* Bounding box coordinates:
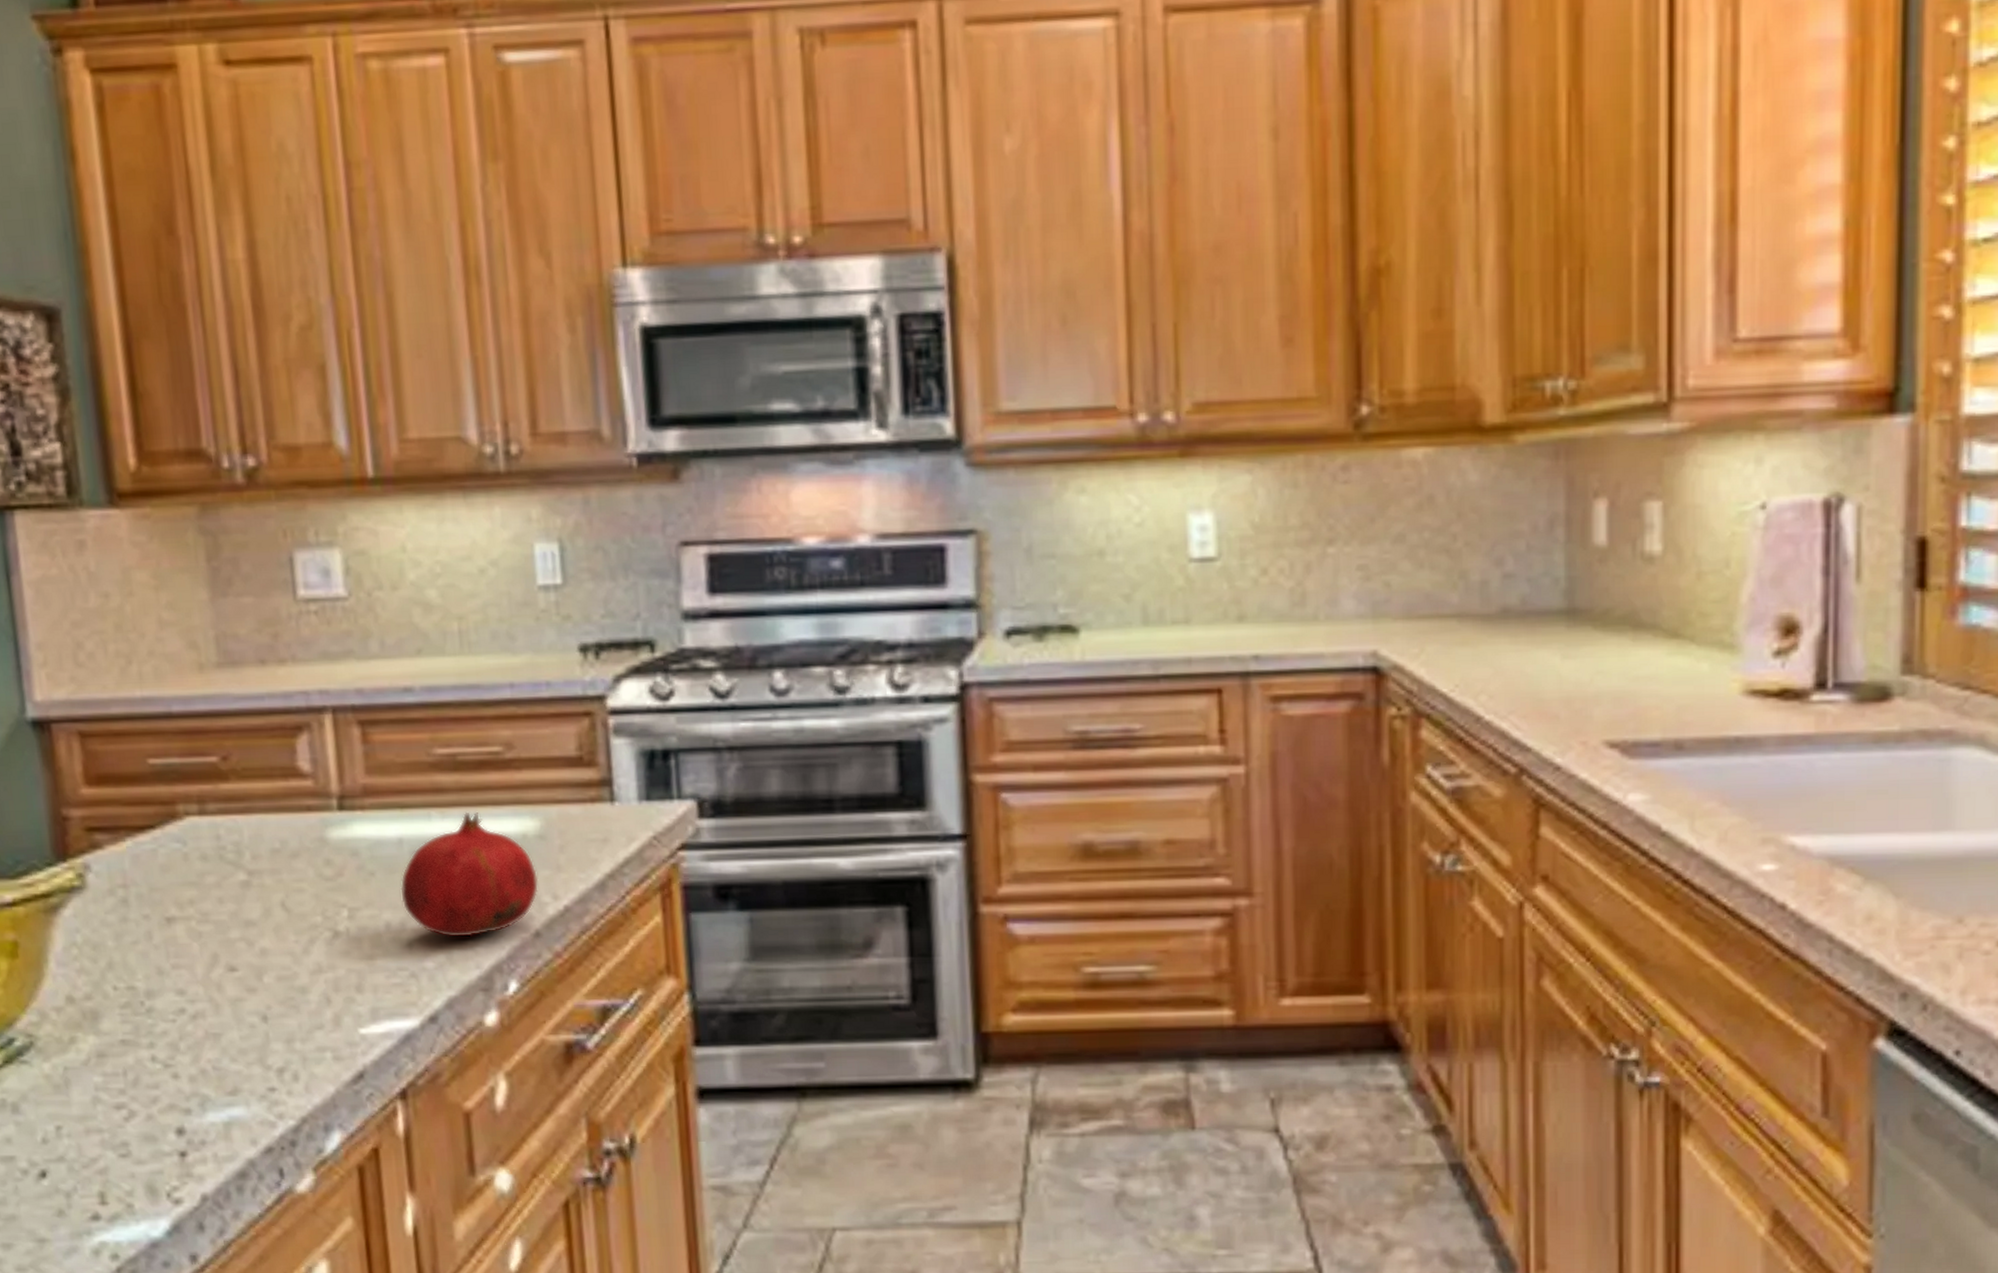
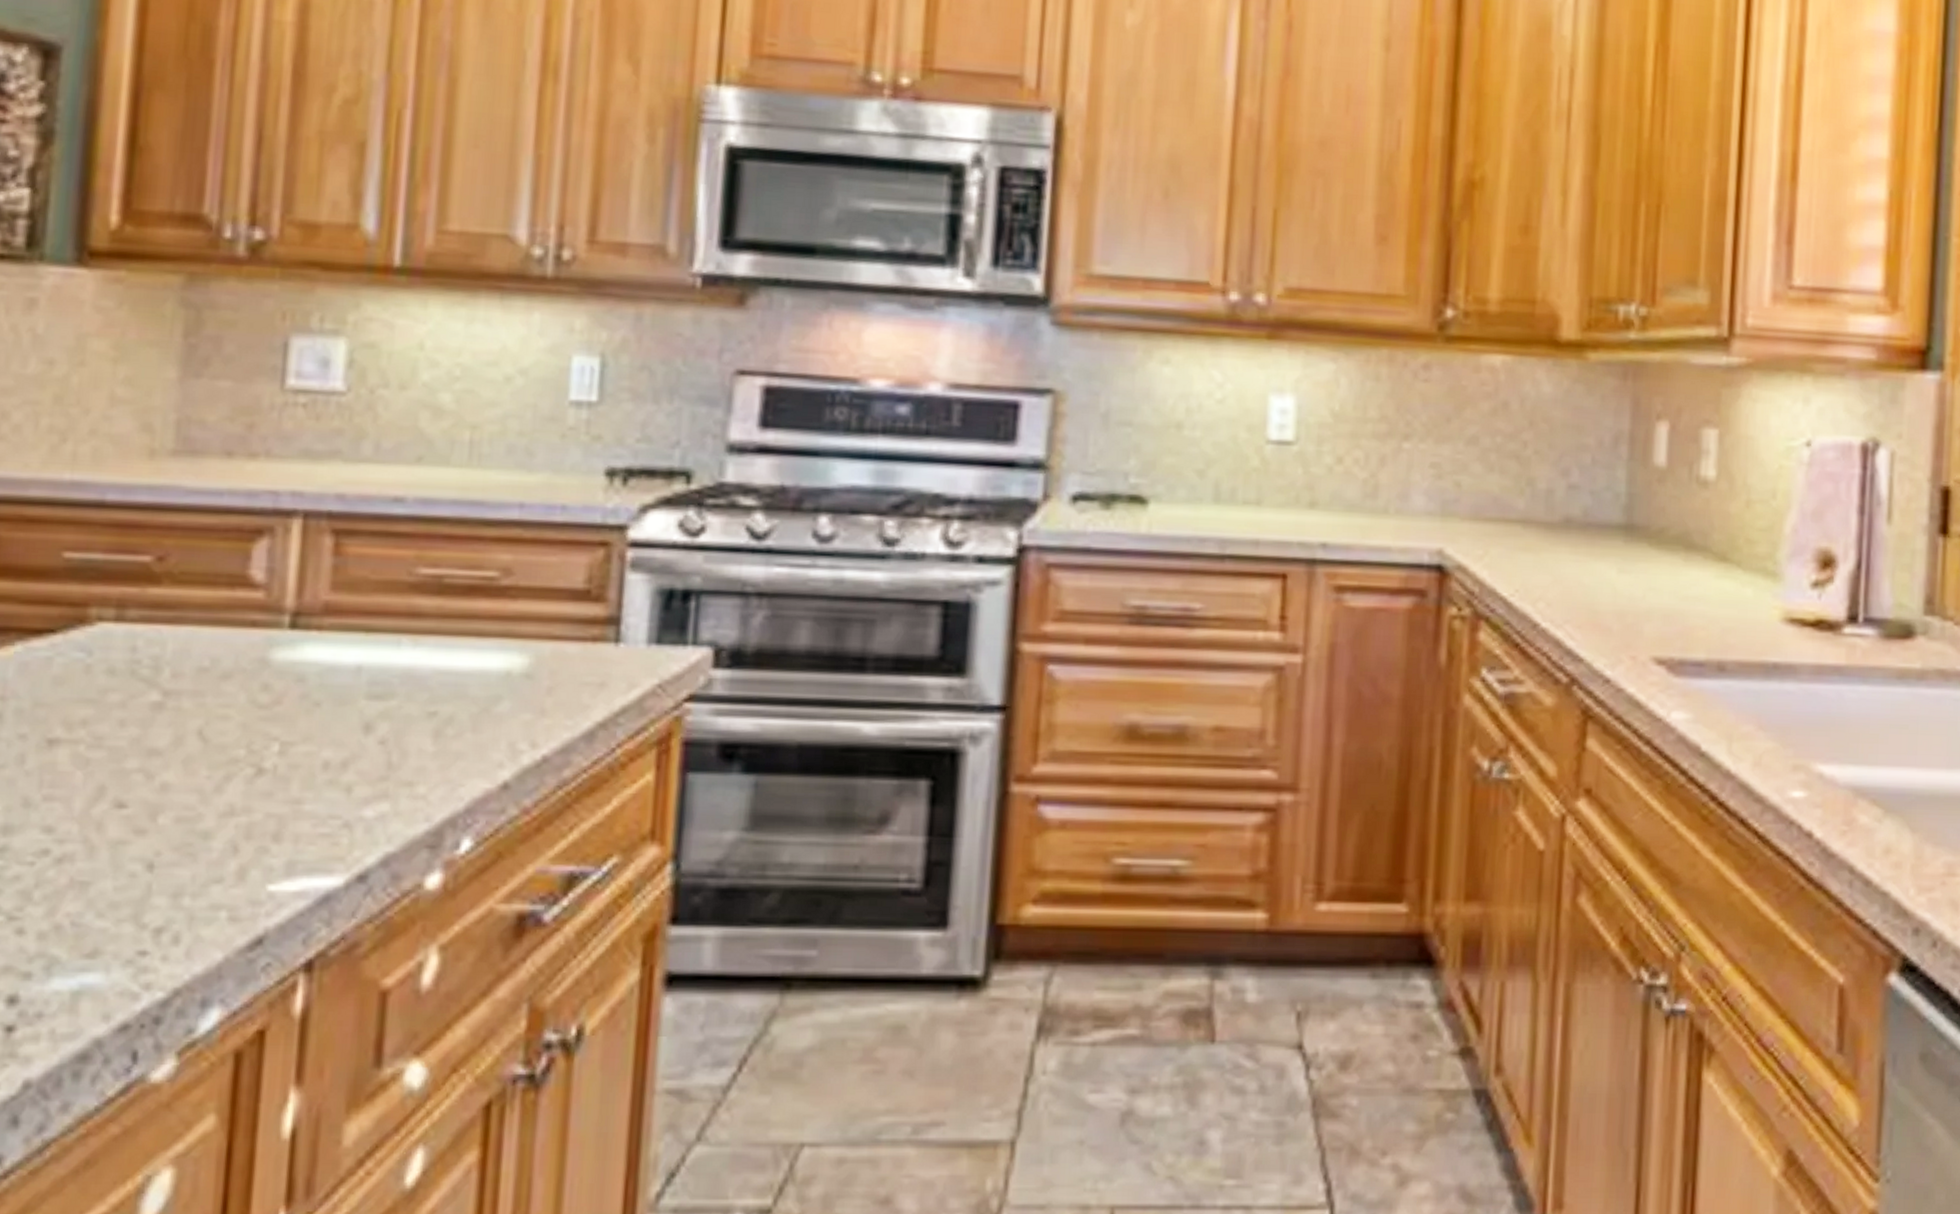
fruit: present [400,812,539,938] -> none [348,641,517,785]

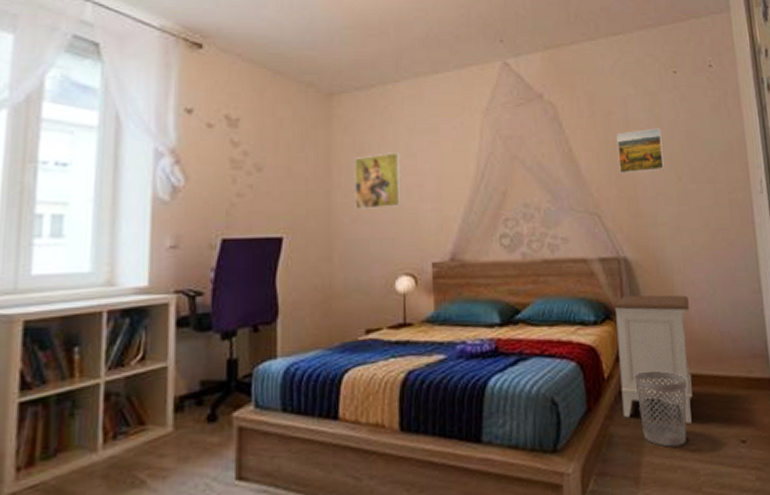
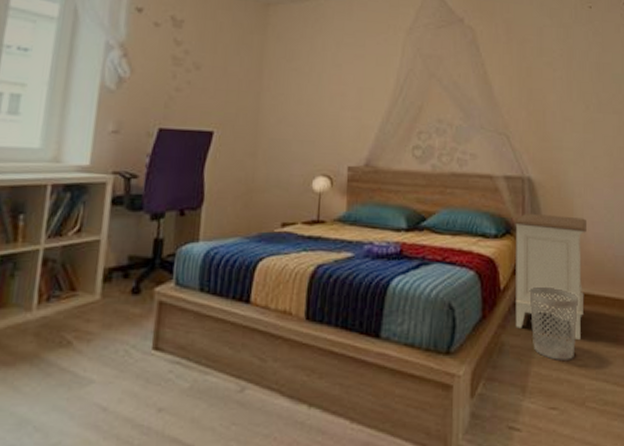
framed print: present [353,153,402,209] -> none [281,62,327,113]
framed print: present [617,128,664,174] -> none [530,58,573,99]

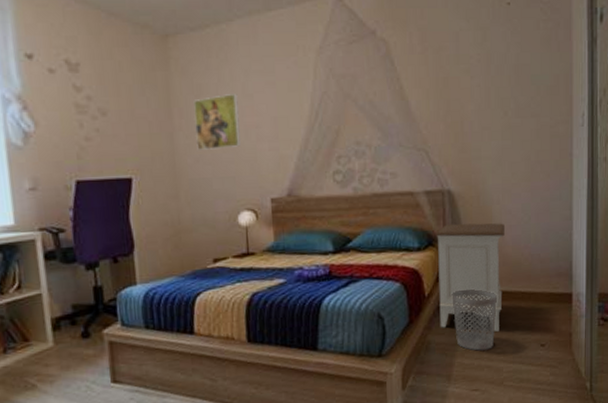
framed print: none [281,62,327,113] -> present [192,94,241,150]

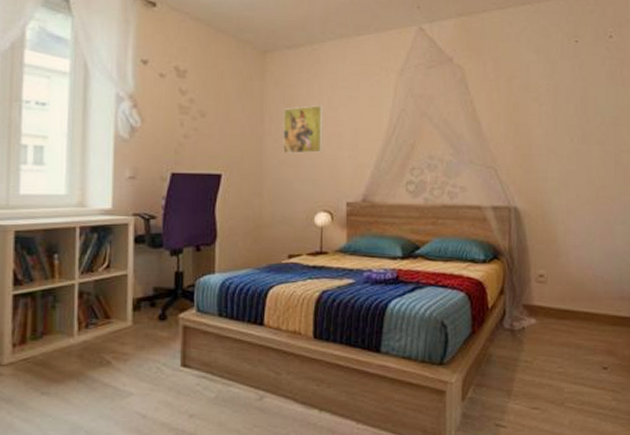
nightstand: present [436,223,505,332] -> none [502,239,569,350]
wastebasket: present [451,289,497,351] -> none [514,304,559,368]

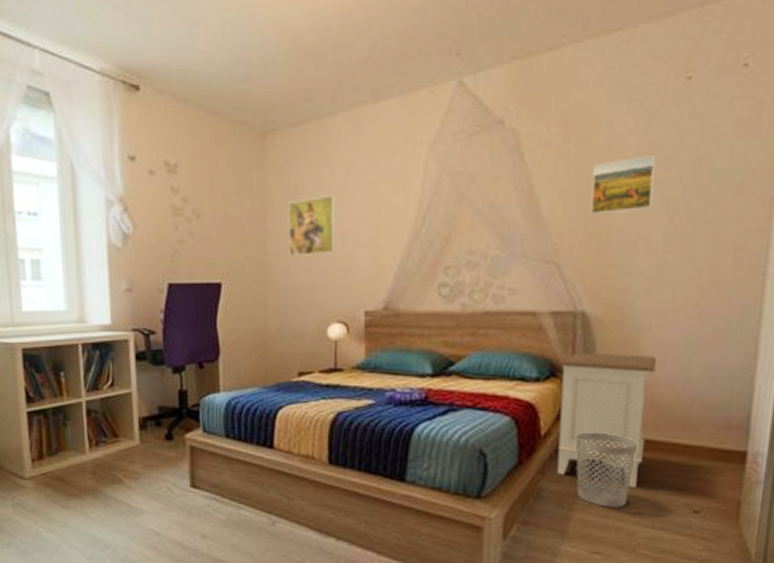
nightstand: none [502,239,569,350] -> present [557,352,656,487]
wastebasket: none [514,304,559,368] -> present [575,432,637,508]
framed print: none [517,93,558,133] -> present [591,155,656,215]

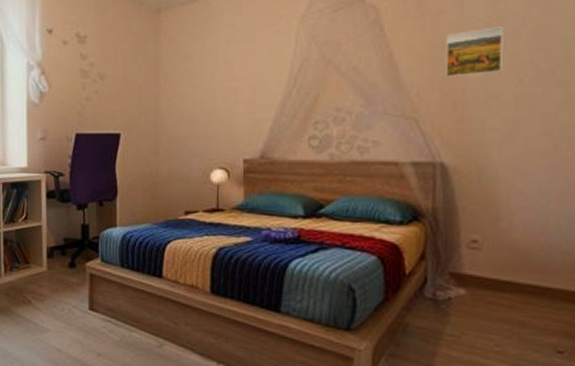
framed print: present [287,195,336,256] -> none [177,61,219,111]
nightstand: present [557,352,656,487] -> none [422,199,513,326]
wastebasket: present [575,432,637,508] -> none [438,272,498,345]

* What to produce:
Once the line containing "framed print: present [617,128,664,174]" is found, write out exactly that line and each line after it through the end of the entries, omitting pictures.

* Result below:
framed print: present [617,128,664,174] -> none [530,58,573,99]

framed print: none [281,62,327,113] -> present [192,94,241,150]

nightstand: present [436,223,505,332] -> none [502,239,569,350]
wastebasket: present [451,289,497,351] -> none [514,304,559,368]

nightstand: none [502,239,569,350] -> present [557,352,656,487]
wastebasket: none [514,304,559,368] -> present [575,432,637,508]
framed print: none [517,93,558,133] -> present [591,155,656,215]

framed print: present [287,195,336,256] -> none [177,61,219,111]
nightstand: present [557,352,656,487] -> none [422,199,513,326]
wastebasket: present [575,432,637,508] -> none [438,272,498,345]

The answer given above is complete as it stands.